Reproduce word for word the lines between those holding "vfov_deg: 67.3" and "focal_mm: 5.96", inclusive, and nothing else from the data below.

**********

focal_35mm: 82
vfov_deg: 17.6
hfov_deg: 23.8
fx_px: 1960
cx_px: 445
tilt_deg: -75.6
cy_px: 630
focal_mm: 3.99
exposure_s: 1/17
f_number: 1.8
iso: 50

**********

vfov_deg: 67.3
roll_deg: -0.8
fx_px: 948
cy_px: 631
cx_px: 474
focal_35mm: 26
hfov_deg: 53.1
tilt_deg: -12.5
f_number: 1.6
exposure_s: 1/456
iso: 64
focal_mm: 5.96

**********

Result of the task
vfov_deg: 67.3
roll_deg: -0.8
fx_px: 948
cy_px: 631
cx_px: 474
focal_35mm: 26
hfov_deg: 53.1
tilt_deg: -12.5
f_number: 1.6
exposure_s: 1/456
iso: 64
focal_mm: 5.96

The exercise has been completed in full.